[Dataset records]
■ ■ ■ ■ ■ ■ ■

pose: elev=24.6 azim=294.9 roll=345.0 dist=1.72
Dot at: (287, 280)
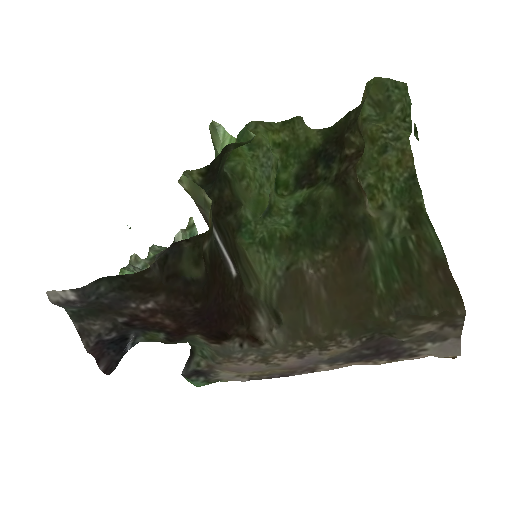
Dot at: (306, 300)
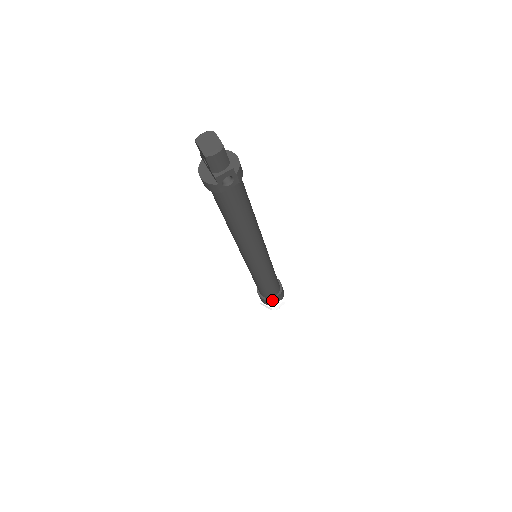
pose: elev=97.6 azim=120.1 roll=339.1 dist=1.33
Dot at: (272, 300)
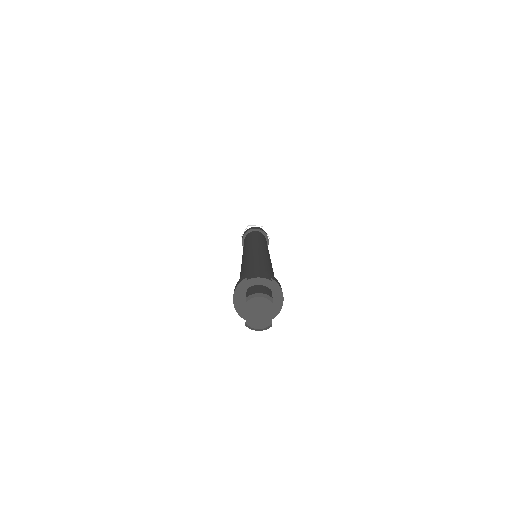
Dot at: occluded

■ ■ ■ ■ ■ ■ ■

Reproduce every line of the items above, requests included, with the pictures left out, and offset each coordinate in the answers by -74.

*THE COMPLETED TASK:*
pose: elev=24.6 azim=294.9 roll=345.0 dist=1.72
Dot at: (287, 280)
Dot at: (232, 226)
pose: elev=97.6 azim=120.1 roll=339.1 dist=1.33
Dot at: (272, 300)
Dot at: occluded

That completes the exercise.